• Task objective: From the personal reflection on loneliness, extract verbatim the portion beginning with "I don’t know" up to and including "down, I know it.".

It’s easy to read stories of recovery; of triumph…especially when you know how it’s going to turn out. A good friend gave me a book about being a woman “on her own”. She left a sweet letter, saying how much her friends had helped her during the past few years; also a difficult time in her life. I read the entire book.
I can’t remember what’s in it.
I bet there were stories of overcoming; of getting ahead, of learning to be enough for yourself. I have an aunt like that. She is 83, swears at old drivers, golfs, bowls, and volunteers at the hospital, attends the expected funerals. She’s alone; married and divorced three times, she has no doubt outlived all three of her exes.
My dream of last night..I am cozy, wrapped up with a man who I love(d) and in the waking world, am trying not to care about anymore. There are days when I don’t think much about him now. He came into my life at a vulnerable time and filled a spot that should have been taken, but really wasn’t. It proved life changing, and as much “reframing” as my therapist and friends put on our relationship, I’m not at all sure what I got was worth how I changed.
I’m not going to say “what I lost”…although that’s true too.
He’s not coming back. He ought not to. I sometimes feel I will have to move to the other side of the planet to get him out of my head…other times, I just go to work. I doubt very much he even thinks of me. He is accustomed to abandonment and conversely, abandoning others. It is part of him, and he told me, and I beg anyone who might read this..please believe what others tell you about themselves.
I don’t know this person who inhabits me; she is raw, and angry and easily disappointed. I wasn’t that way seven years ago. I am jealous of you young women bloggers, moving on so rapidly, with such confidence.
As much as one can write a book filled with vignettes of “overcoming”, there is also a shadow book of loneliness, of knowing that we need to relate to others and intimately…and they need to be in our lives, like regular meals and a good night sleep. I am not well without it, and deep down, I know it.

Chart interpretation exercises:
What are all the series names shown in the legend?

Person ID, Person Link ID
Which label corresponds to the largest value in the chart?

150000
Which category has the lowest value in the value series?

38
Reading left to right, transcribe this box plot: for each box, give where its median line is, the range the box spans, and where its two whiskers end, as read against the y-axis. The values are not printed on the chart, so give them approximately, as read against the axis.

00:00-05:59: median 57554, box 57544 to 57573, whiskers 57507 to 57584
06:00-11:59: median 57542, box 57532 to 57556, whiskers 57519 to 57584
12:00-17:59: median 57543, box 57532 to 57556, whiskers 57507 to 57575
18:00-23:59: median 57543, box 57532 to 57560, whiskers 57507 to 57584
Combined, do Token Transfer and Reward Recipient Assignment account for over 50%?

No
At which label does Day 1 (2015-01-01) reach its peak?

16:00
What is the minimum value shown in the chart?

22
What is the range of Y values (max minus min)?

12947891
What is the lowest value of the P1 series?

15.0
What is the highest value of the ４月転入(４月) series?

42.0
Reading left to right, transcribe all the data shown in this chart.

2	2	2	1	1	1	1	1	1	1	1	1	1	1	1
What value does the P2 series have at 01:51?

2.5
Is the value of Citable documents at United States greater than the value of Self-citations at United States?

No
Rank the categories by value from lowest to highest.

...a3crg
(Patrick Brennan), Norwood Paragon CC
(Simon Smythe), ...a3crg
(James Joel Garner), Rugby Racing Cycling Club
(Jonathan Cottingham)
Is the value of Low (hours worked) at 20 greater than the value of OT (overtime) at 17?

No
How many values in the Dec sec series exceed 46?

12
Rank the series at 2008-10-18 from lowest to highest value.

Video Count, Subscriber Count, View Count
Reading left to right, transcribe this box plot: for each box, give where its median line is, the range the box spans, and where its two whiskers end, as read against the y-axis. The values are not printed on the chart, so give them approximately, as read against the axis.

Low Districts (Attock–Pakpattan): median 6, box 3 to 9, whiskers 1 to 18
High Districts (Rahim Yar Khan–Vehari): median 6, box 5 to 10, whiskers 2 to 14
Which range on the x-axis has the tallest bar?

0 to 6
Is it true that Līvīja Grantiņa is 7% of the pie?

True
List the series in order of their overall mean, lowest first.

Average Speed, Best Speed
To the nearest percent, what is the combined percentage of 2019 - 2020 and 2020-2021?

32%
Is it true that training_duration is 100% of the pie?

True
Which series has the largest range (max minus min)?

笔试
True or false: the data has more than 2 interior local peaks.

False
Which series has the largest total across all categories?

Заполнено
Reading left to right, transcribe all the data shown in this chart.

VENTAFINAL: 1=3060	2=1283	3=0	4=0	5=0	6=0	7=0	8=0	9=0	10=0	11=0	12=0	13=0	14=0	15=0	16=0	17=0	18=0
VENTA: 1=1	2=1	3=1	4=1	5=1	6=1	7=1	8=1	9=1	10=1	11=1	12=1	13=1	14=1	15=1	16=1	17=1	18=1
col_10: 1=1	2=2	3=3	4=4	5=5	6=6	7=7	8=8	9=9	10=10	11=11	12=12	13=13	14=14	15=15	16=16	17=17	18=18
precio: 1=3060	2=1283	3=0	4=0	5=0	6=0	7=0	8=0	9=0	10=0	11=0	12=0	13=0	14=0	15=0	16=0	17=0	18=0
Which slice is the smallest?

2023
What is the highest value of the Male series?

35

• Reply to the exercise:
I don’t know this person who inhabits me; she is raw, and angry and easily disappointed. I wasn’t that way seven years ago. I am jealous of you young women bloggers, moving on so rapidly, with such confidence.
As much as one can write a book filled with vignettes of “overcoming”, there is also a shadow book of loneliness, of knowing that we need to relate to others and intimately…and they need to be in our lives, like regular meals and a good night sleep. I am not well without it, and deep down, I know it.